------ Record set ------

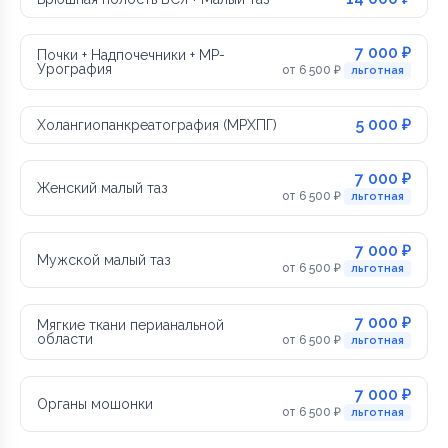
7 000 ₽
Почки + Надпочечники + МР-
Урография
от 6 500 ₽
льготная
5 000 ₽
Холангиопанкреатография (МРХПГ)
7 000 ₽
Женский малый таз
от 6 500 ₽
льготная
7 000 ₽
Мужской малый таз
от 6 500 ₽
льготная
7 000 ₽
Мягкие ткани перианальной
области
от 6 500 ₽
льготная
7 000 ₽
Органы мошонки
от 6 500 ₽
льготная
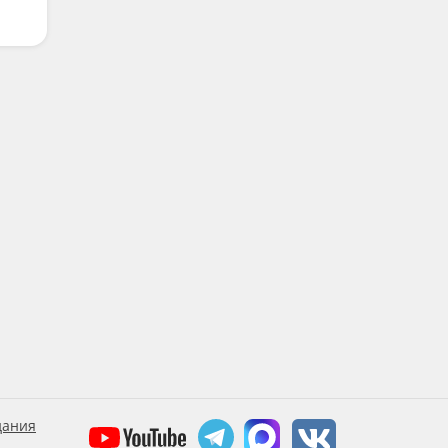
дания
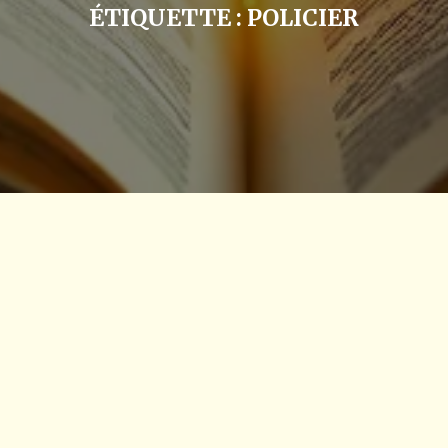
ÉTIQUETTE :
POLICIER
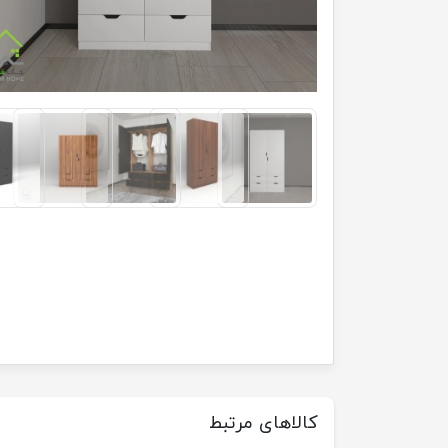
کالاهای مرتبط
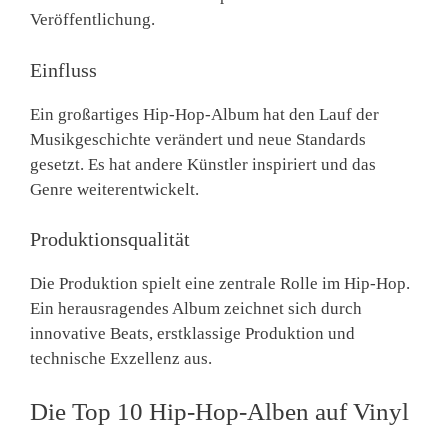
Veröffentlichung.
Einfluss
Ein großartiges Hip-Hop-Album hat den Lauf der
Musikgeschichte verändert und neue Standards
gesetzt. Es hat andere Künstler inspiriert und das
Genre weiterentwickelt.
Produktionsqualität
Die Produktion spielt eine zentrale Rolle im Hip-Hop.
Ein herausragendes Album zeichnet sich durch
innovative Beats, erstklassige Produktion und
technische Exzellenz aus.
Die Top 10 Hip-Hop-Alben auf Vinyl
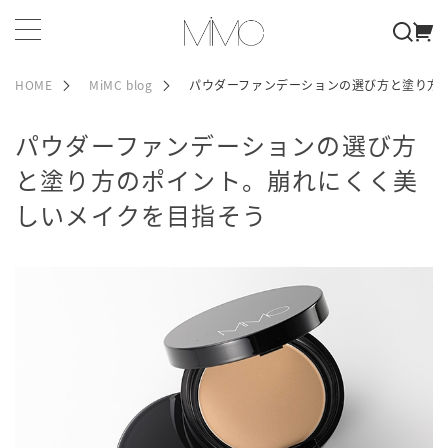
HOME
MiMC blog
パウダーファンデーションの選び方と塗り方
パウダーファンデーションの選び方
と塗り方のポイント。崩れにくく美
しいメイクを目指そう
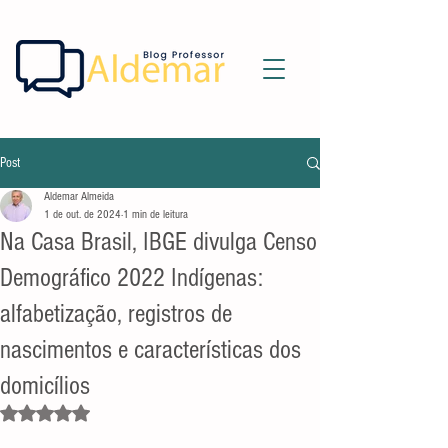
Post
Aldemar Almeida
1 de out. de 2024
1 min de leitura
Na Casa Brasil, IBGE divulga Censo
Demográfico 2022 Indígenas:
alfabetização, registros de
nascimentos e características dos
domicílios
Avaliado com NaN de 5 estrelas.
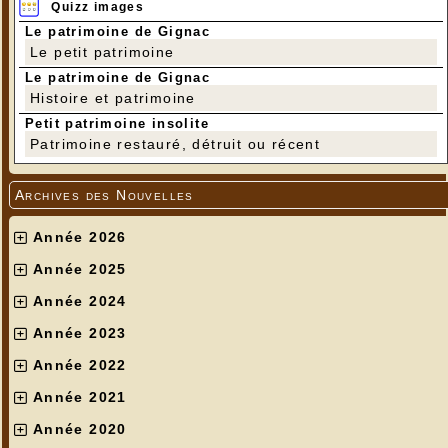
Quizz images
Le patrimoine de Gignac
Le petit patrimoine
Le patrimoine de Gignac
Histoire et patrimoine
Petit patrimoine insolite
Patrimoine restauré, détruit ou récent
Archives des Nouvelles
Année 2026
Année 2025
Année 2024
Année 2023
Année 2022
Année 2021
Année 2020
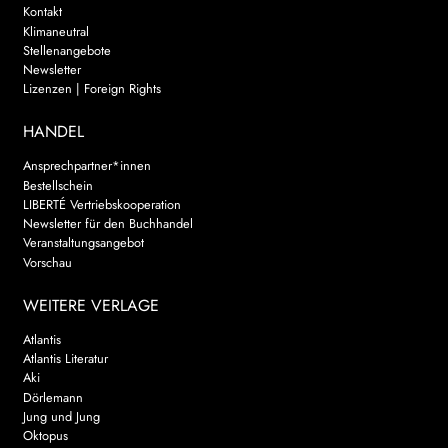
Kontakt
Klimaneutral
Stellenangebote
Newsletter
Lizenzen | Foreign Rights
HANDEL
Ansprechpartner*innen
Bestellschein
LIBERTÉ Vertriebskooperation
Newsletter für den Buchhandel
Veranstaltungsangebot
Vorschau
WEITERE VERLAGE
Atlantis
Atlantis Literatur
Aki
Dörlemann
Jung und Jung
Oktopus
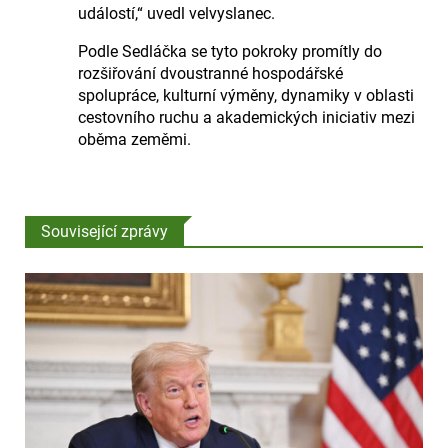
událostí,“ uvedl velvyslanec.
Podle Sedláčka se tyto pokroky promítly do
rozšiřování dvoustranné hospodářské
spolupráce, kulturní výměny, dynamiky v oblasti
cestovního ruchu a akademických iniciativ mezi
oběma zeměmi.
Související zprávy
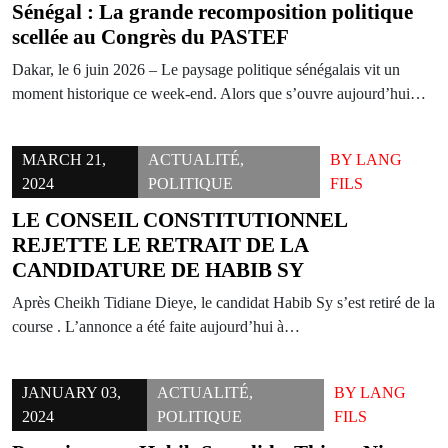
Sénégal : La grande recomposition politique
scellée au Congrès du PASTEF
Dakar, le 6 juin 2026 – Le paysage politique sénégalais vit un
moment historique ce week-end. Alors que s’ouvre aujourd’hui…
MARCH 21,
ACTUALITÉ
,
BY
LANG
2024
POLITIQUE
FILS
LE CONSEIL CONSTITUTIONNEL
REJETTE LE RETRAIT DE LA
CANDIDATURE DE HABIB SY
Après Cheikh Tidiane Dieye, le candidat Habib Sy s’est retiré de la
course . L’annonce a été faite aujourd’hui à…
JANUARY 03,
ACTUALITÉ
,
BY
LANG
2024
POLITIQUE
FILS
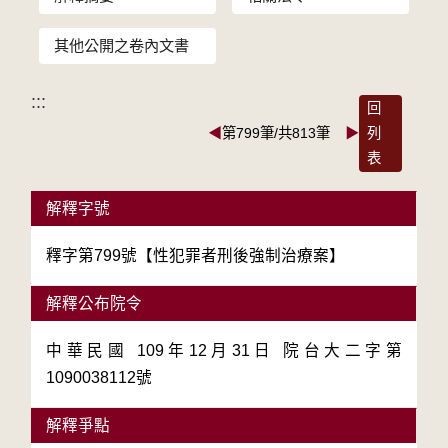
其他公開之卷內文書
:::
回
◀
第799筆/共813筆
▶
列
表
解釋字號
釋字第799號【性犯罪者刑後強制治療案】
解釋公布院令
中華民國 109年12月31日 院台大二字第
1090038112號
解釋爭點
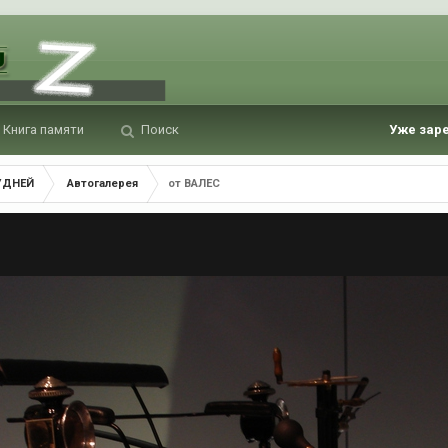
Книга памяти
Поиск
Уже зар
УДНЕЙ
Автогалерея
от ВАЛЕС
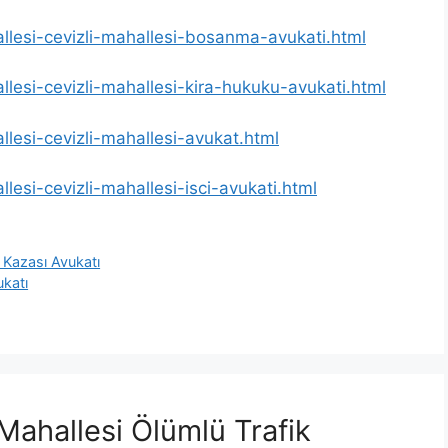
allesi-cevizli-mahallesi-bosanma-avukati.html
allesi-cevizli-mahallesi-kira-hukuku-avukati.html
llesi-cevizli-mahallesi-avukat.html
llesi-cevizli-mahallesi-isci-avukati.html
k Kazası Avukatı
ukatı
 Mahallesi Ölümlü Trafik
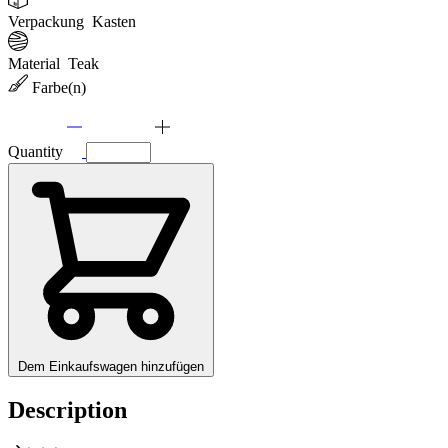
Verpackung
Kasten
Material
Teak
Farbe(n)
Quantity
Dem Einkaufswagen hinzufügen
Description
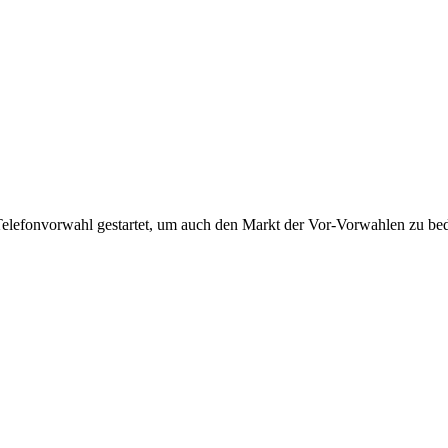
Telefonvorwahl gestartet, um auch den Markt der Vor-Vorwahlen zu bedi
!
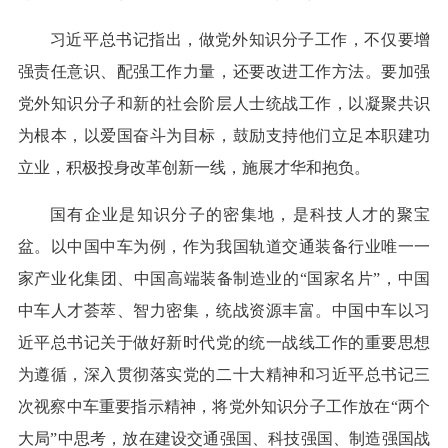
习近平总书记指出，做党外知识分子工作，不仅要增
强责任意识、配强工作力量，还要改进工作方法。要加强
党外知识分子和新的社会阶层人士统战工作，以凝聚共识
为根本，以爱国奋斗为目标，鼓励支持他们立足本职建功
立业，积极投身改革创新一线，施展才华和抱负。
国有企业是知识分子的密集地，是科技人才的聚宝
盆。以中国中车为例，作为我国轨道交通装备行业唯一一
家产业化集团、中国高端装备制造业的“国家名片”，中国
中车人才荟萃、智力密集，统战资源丰富。中国中车以习
近平总书记关于做好新时代党的统一战线工作的重要思想
为遵循，深入贯彻落实党的二十大精神和习近平总书记三
次视察中车重要指示精神，将党外知识分子工作放在“两个
大局”中思考，放在建设交通强国、科技强国、制造强国战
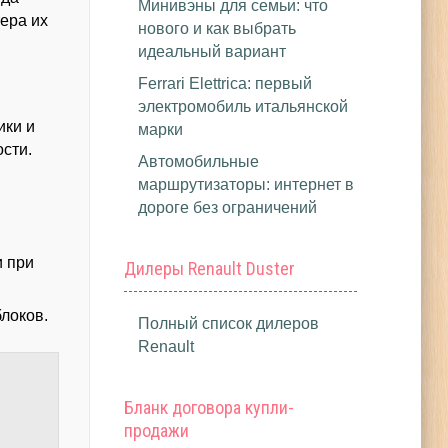
Минивэны для семьи: что
тера их
нового и как выбрать
идеальный вариант
Ferrari Elettrica: первый
электромобиль итальянской
ики и
марки
сти.
Автомобильные
маршрутизаторы: интернет в
дороге без ограничений
и при
Дилеры Renault Duster
блоков.
Полный список дилеров
Renault
Бланк договора купли-
продажи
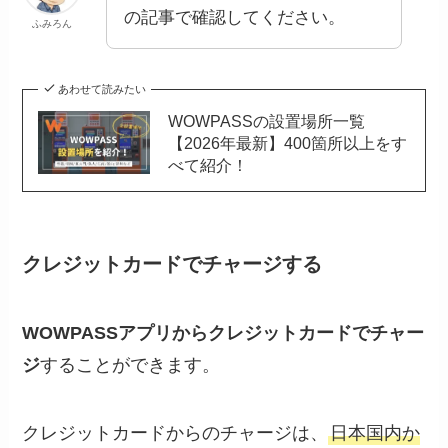
の記事で確認してください。
ふみろん
あわせて読みたい
WOWPASSの設置場所一覧
【2026年最新】400箇所以上をす
べて紹介！
クレジットカードでチャージする
WOWPASSアプリからクレジットカードでチャー
ジ
することができます。
クレジットカードからのチャージは、
日本国内か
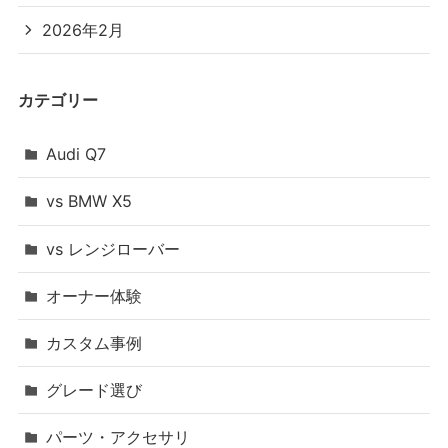
2026年2月
カテゴリー
Audi Q7
vs BMW X5
vs レンジローバー
オーナー体験
カスタム事例
グレード選び
パーツ・アクセサリ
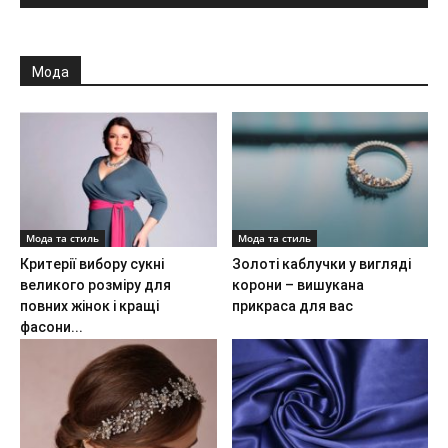
Мода
Мода та стиль
Мода та стиль
Критерії вибору сукні
Золоті каблучки у вигляді
великого розміру для
корони – вишукана
повних жінок і кращі
прикраса для вас
фасони...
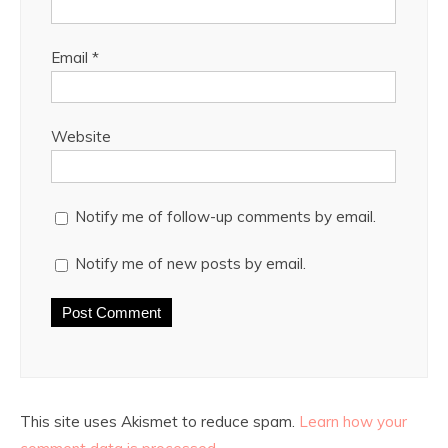
Email
*
Website
Notify me of follow-up comments by email.
Notify me of new posts by email.
This site uses Akismet to reduce spam.
Learn how your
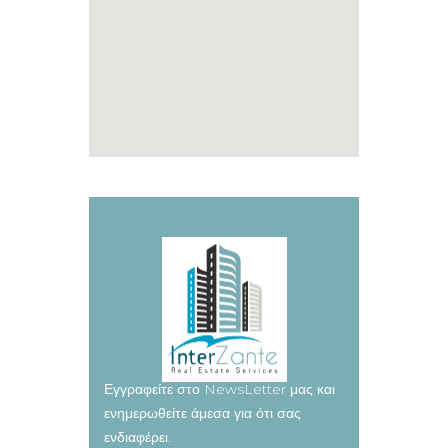
Εγγραφείτε στο NewsLetter μας και
ενημερωθείτε άμεσα για ότι σας
ενδιαφέρει.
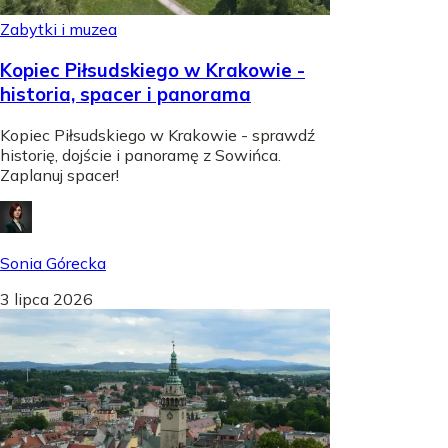
Zabytki i muzea
Kopiec Piłsudskiego w Krakowie -
historia, spacer i panorama
Kopiec Piłsudskiego w Krakowie - sprawdź
historię, dojście i panoramę z Sowińca.
Zaplanuj spacer!
Sonia Górecka
3 lipca 2026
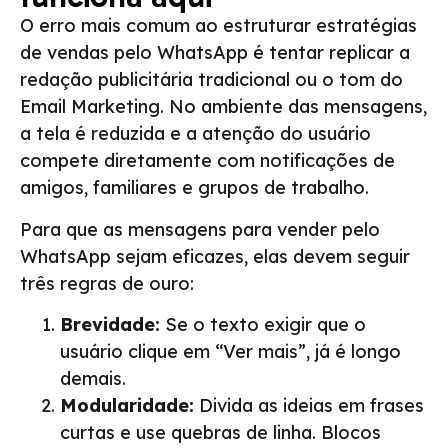
O erro mais comum ao estruturar estratégias
de vendas pelo WhatsApp é tentar replicar a
redação publicitária tradicional ou o tom do
Email Marketing. No ambiente das mensagens,
a tela é reduzida e a atenção do usuário
compete diretamente com notificações de
amigos, familiares e grupos de trabalho.
Para que as mensagens para vender pelo
WhatsApp sejam eficazes, elas devem seguir
três regras de ouro:
Brevidade:
Se o texto exigir que o
usuário clique em “Ver mais”, já é longo
demais.
Modularidade:
Divida as ideias em frases
curtas e use quebras de linha. Blocos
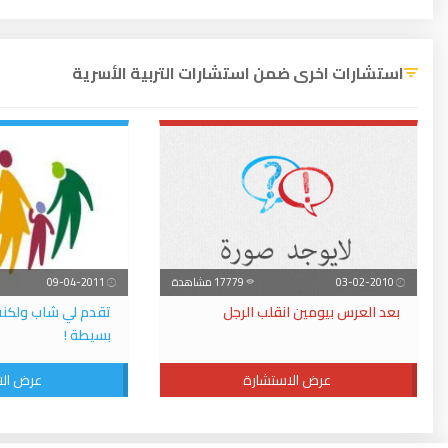
استشارات اخرى ضمن استشارات التربية الأسرية
03-02-2010
17779 مشاهدة
09-04-2011
بعد العرس بيومين انقلب الرجل
تقدم لي شاب ولكنه
بسيطة !
عرض الاستشارة
عرض الا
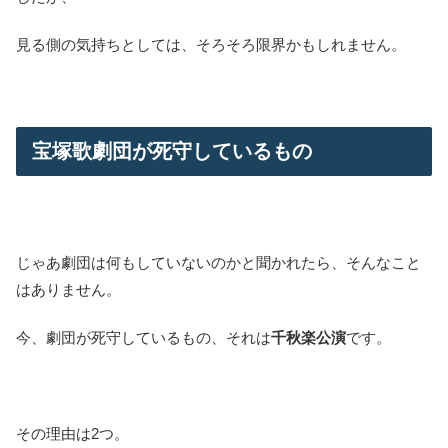
見る側の気持ちとしては、そろそろ限界かもしれません。
宝塚歌劇団が死守しているもの
じゃあ劇団は何もしていないのかと聞かれたら、そんなこと
はありません。
今、劇団が死守しているもの、それは
千秋楽公演
です。
その理由は2つ。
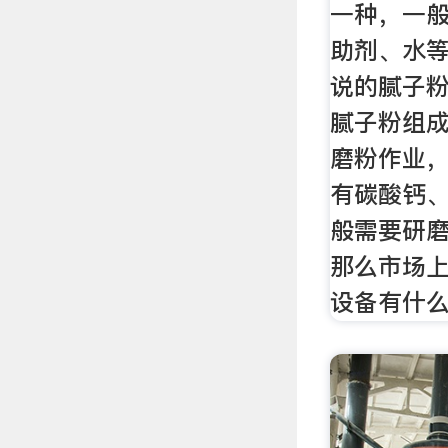
一种，一
助剂、水
说的腻子
腻子粉组
磨粉作业
有碳酸钙
般需要研磨
那么市场
设备有什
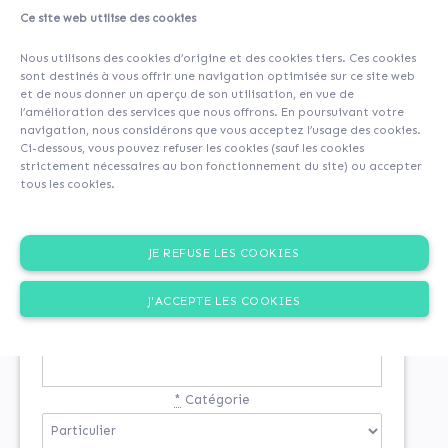
Ce site web utilise des cookies
Nous utilisons des cookies d’origine et des cookies tiers. Ces cookies
sont destinés à vous offrir une navigation optimisée sur ce site web
et de nous donner un aperçu de son utilisation, en vue de
l’amélioration des services que nous offrons. En poursuivant votre
navigation, nous considérons que vous acceptez l’usage des cookies.
Ci-dessous, vous pouvez refuser les cookies (sauf les cookies
strictement nécessaires au bon fonctionnement du site) ou accepter
tous les cookies.
INSCRIPTION
JE REFUSE LES COOKIES
Si vous n'êtes pas encore inscrit
J'ACCEPTE LES COOKIES
*
Email
*
Catégorie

------

The problem — Can you copy out the lines above word for word, from the line containing "Книга памяти" up to and including the line containing "ενδιαφέρει."? Leave the pictures out of your answer.

Answer to the exercise —
Книга памяти
Поиск
Уже зар
УДНЕЙ
Автогалерея
от ВАЛЕС
allesi-cevizli-mahallesi-bosanma-avukati.html
allesi-cevizli-mahallesi-kira-hukuku-avukati.html
llesi-cevizli-mahallesi-avukat.html
llesi-cevizli-mahallesi-isci-avukati.html
k Kazası Avukatı
ukatı
 Mahallesi Ölümlü Trafik
Verpackung
Kasten
Material
Teak
Farbe(n)
Quantity
Dem Einkaufswagen hinzufügen
Description
Telefonvorwahl gestartet, um auch den Markt der Vor-Vorwahlen zu bedi
!
习近平总书记指出，做党外知识分子工作，不仅要增
强责任意识、配强工作力量，还要改进工作方法。要加强
党外知识分子和新的社会阶层人士统战工作，以凝聚共识
为根本，以爱国奋斗为目标，鼓励支持他们立足本职建功
立业，积极投身改革创新一线，施展才华和抱负。
国有企业是知识分子的密集地，是科技人才的聚宝
盆。以中国中车为例，作为我国轨道交通装备行业唯一一
家产业化集团、中国高端装备制造业的“国家名片”，中国
中车人才荟萃、智力密集，统战资源丰富。中国中车以习
近平总书记关于做好新时代党的统一战线工作的重要思想
为遵循，深入贯彻落实党的二十大精神和习近平总书记三
次视察中车重要指示精神，将党外知识分子工作放在“两个
大局”中思考，放在建设交通强国、科技强国、制造强国战
Минивэны для семьи: что
тера их
нового и как выбрать
идеальный вариант
Ferrari Elettrica: первый
электромобиль итальянской
ики и
марки
сти.
Автомобильные
маршрутизаторы: интернет в
дороге без ограничений
и при
Дилеры Renault Duster
блоков.
Полный список дилеров
Renault
Бланк договора купли-
продажи
の記事で確認してください。
ふみろん
あわせて読みたい
WOWPASSの設置場所一覧
【2026年最新】400箇所以上をす
べて紹介！
クレジットカードでチャージする
WOWPASSアプリからクレジットカードでチャー
ジ
することができます。
クレジットカードからのチャージは、
日本国内か
2026年2月
カテゴリー
Audi Q7
vs BMW X5
vs レンジローバー
オーナー体験
カスタム事例
グレード選び
パーツ・アクセサリ
Мода
Мода та стиль
Мода та стиль
Критерії вибору сукні
Золоті каблучки у вигляді
великого розміру для
корони – вишукана
повних жінок і кращі
прикраса для вас
фасони...
Email
*
Website
Notify me of follow-up comments by email.
Notify me of new posts by email.
This site uses Akismet to reduce spam.
Learn how your
Εγγραφείτε στο NewsLetter μας και
ενημερωθείτε άμεσα για ότι σας
ενδιαφέρει.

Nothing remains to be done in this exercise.